La magica pastiera dello chef

La degustazione: un percorso tra i sapori storici

La serata stampa, a cui siamo stati invitati da Veronica Caprio e Maria Carla Palermo, procede con una ricca degustazione che inizia con un abbondante buffet di antipasti che prevede le uova in purgatorio (tipico della tradizione popolare) ed un’eccezionale frittata di Scammaro (piatto di magro nato per la Quaresima) a base di spaghetti, olive, capperi, pinoli, acciughe ed uvetta.

La frittata di Scammaro

A tavola poi vengono serviti i primi: il segreto del Monzù, ovvero il sartù di riso, amatissimo dallo chef (e anche dai commensali), ricetta storica di Ippolito Cavalcanti e subito dopo il segreto delle sorelle ovvero dei fantastici ziti alla genovese spezzati a mano (con 9 ore di cottura del sugo).

I buonissimi ziti alla Genovese

Per ultimi ma non per importanza: i dolci. Una profumata e soffice pastiera seguita dopo da una Tarte Tatin di mela annurca.

La Tarte Tatin

L’eccellenza delle materie prime e i prodotti locali

Per quanto riguarda le bevande, oltre agli ottimi drink, sia alcolici che analcolici, ci sono vini selezionati, tra cui Tareni della Cantina Pellegrino.
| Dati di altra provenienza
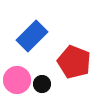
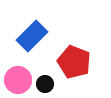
pink circle: moved 1 px right
black circle: moved 3 px right
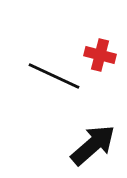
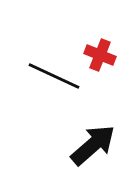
red cross: rotated 8 degrees clockwise
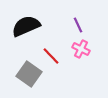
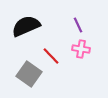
pink cross: rotated 18 degrees counterclockwise
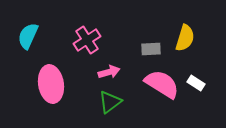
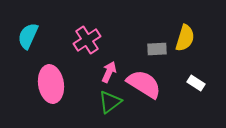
gray rectangle: moved 6 px right
pink arrow: rotated 50 degrees counterclockwise
pink semicircle: moved 18 px left
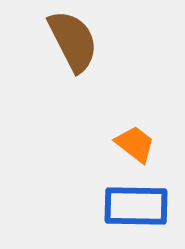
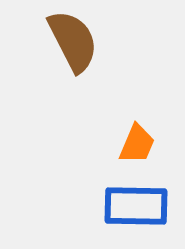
orange trapezoid: moved 2 px right; rotated 75 degrees clockwise
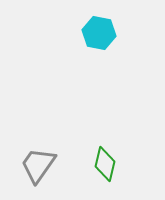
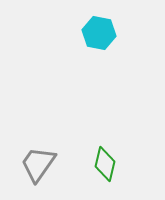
gray trapezoid: moved 1 px up
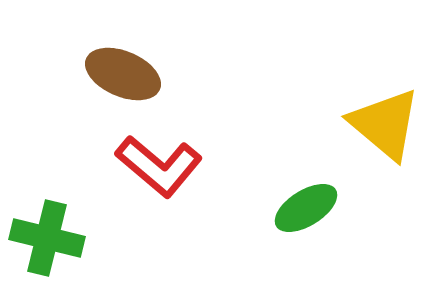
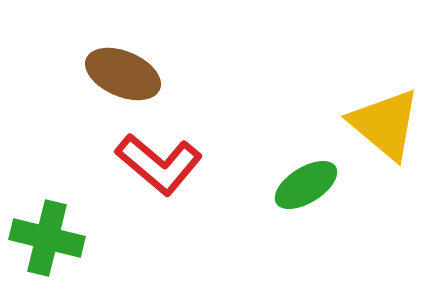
red L-shape: moved 2 px up
green ellipse: moved 23 px up
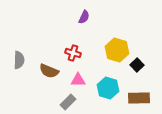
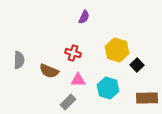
brown rectangle: moved 8 px right
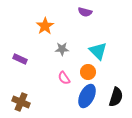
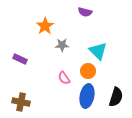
gray star: moved 4 px up
orange circle: moved 1 px up
blue ellipse: rotated 15 degrees counterclockwise
brown cross: rotated 12 degrees counterclockwise
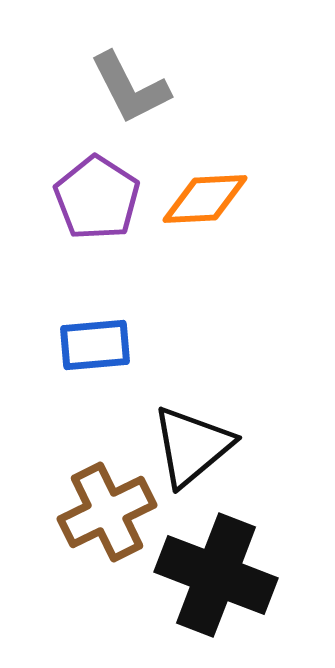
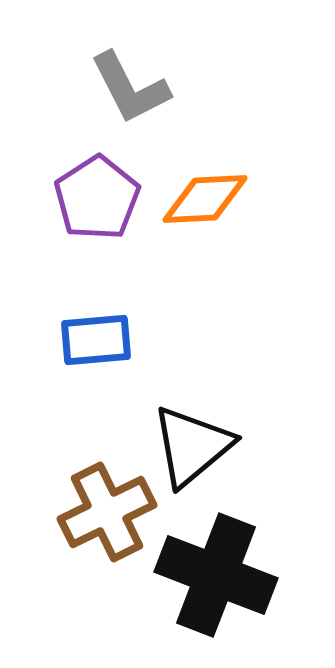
purple pentagon: rotated 6 degrees clockwise
blue rectangle: moved 1 px right, 5 px up
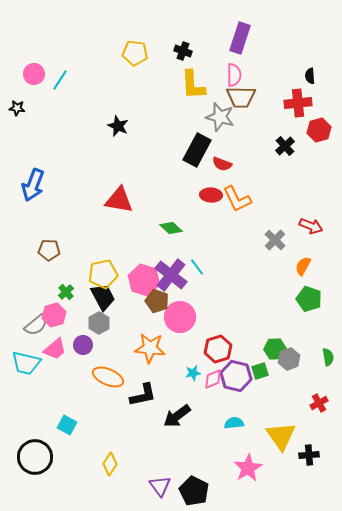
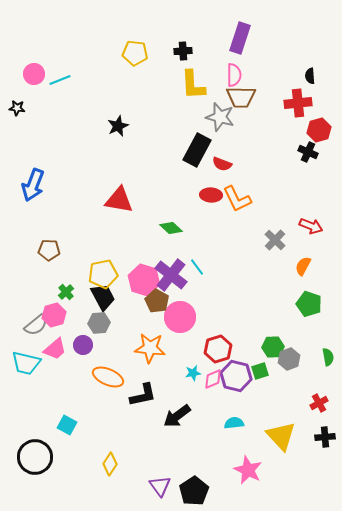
black cross at (183, 51): rotated 24 degrees counterclockwise
cyan line at (60, 80): rotated 35 degrees clockwise
black star at (118, 126): rotated 25 degrees clockwise
black cross at (285, 146): moved 23 px right, 6 px down; rotated 24 degrees counterclockwise
green pentagon at (309, 299): moved 5 px down
brown pentagon at (157, 301): rotated 10 degrees clockwise
gray hexagon at (99, 323): rotated 25 degrees clockwise
green hexagon at (275, 349): moved 2 px left, 2 px up
yellow triangle at (281, 436): rotated 8 degrees counterclockwise
black cross at (309, 455): moved 16 px right, 18 px up
pink star at (248, 468): moved 2 px down; rotated 16 degrees counterclockwise
black pentagon at (194, 491): rotated 12 degrees clockwise
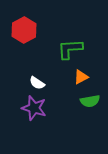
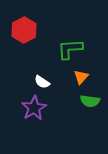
orange triangle: rotated 21 degrees counterclockwise
white semicircle: moved 5 px right, 1 px up
green semicircle: rotated 18 degrees clockwise
purple star: rotated 25 degrees clockwise
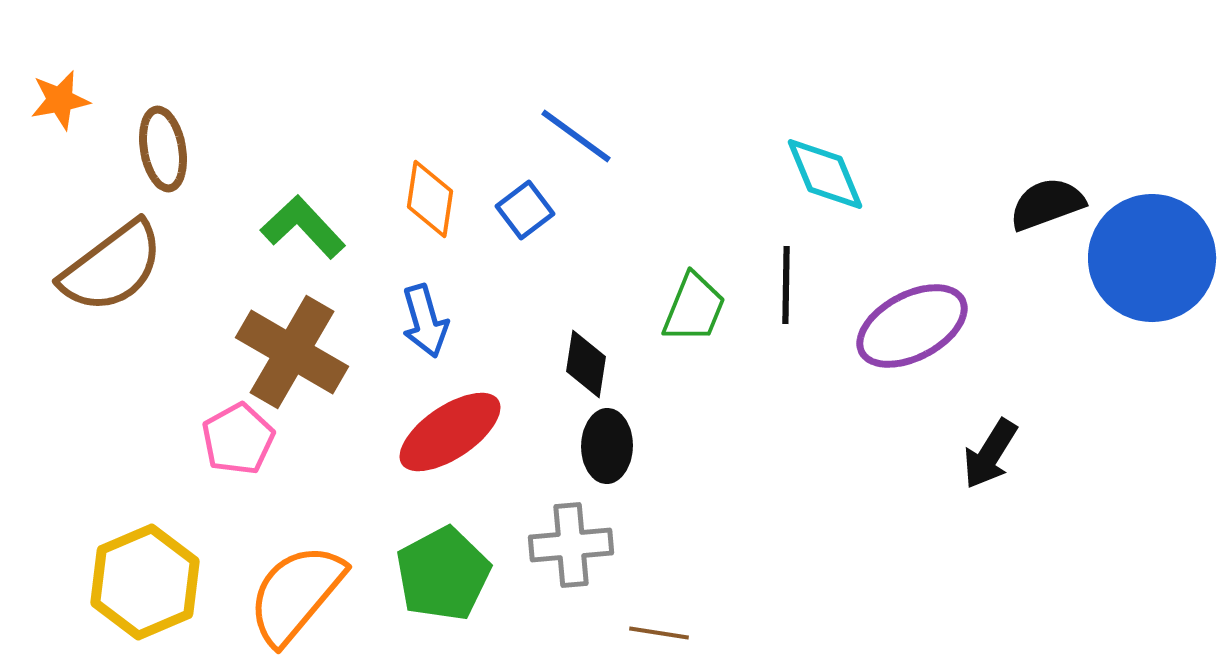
I prodotti utilizzati, inoltre, sono selezionati DOP e locali per garantire il massimo della qualità. Tra questi troviamo:

  • Pasta di Gragnano IGP;
  • Pomodoro San Marzano dell’Agro Sarnese-Nocerino (Casa Marrazzo, Casa Manfuso);
  • Cipolle di Montoro per la genovese autentica;
  • Salumi: culatello di Zibello, carpaccio di suino nero lucano, mortadella IGP Bologna “Mini Favola”;
  • Formaggi: erborinato di pecora, semi-stagionato di capra e vaccino a pasta dura;
  • Confetture e mieli biologici, tra cui il miele dell’Azienda Agricola Il Laghetto.

La Trattoria Iam Ià è, in conclusione, un indirizzo da segnare in agenda, un ristorante da provare assolutamente, soprattutto per chi ama la cucina napoletana e desidera riscoprire quei sapori che l’omologazione culturale tenta spesso di portarci via. Un’occasione preziosa per ritrovare nel piatto la storia e l’identità più profonda del territorio.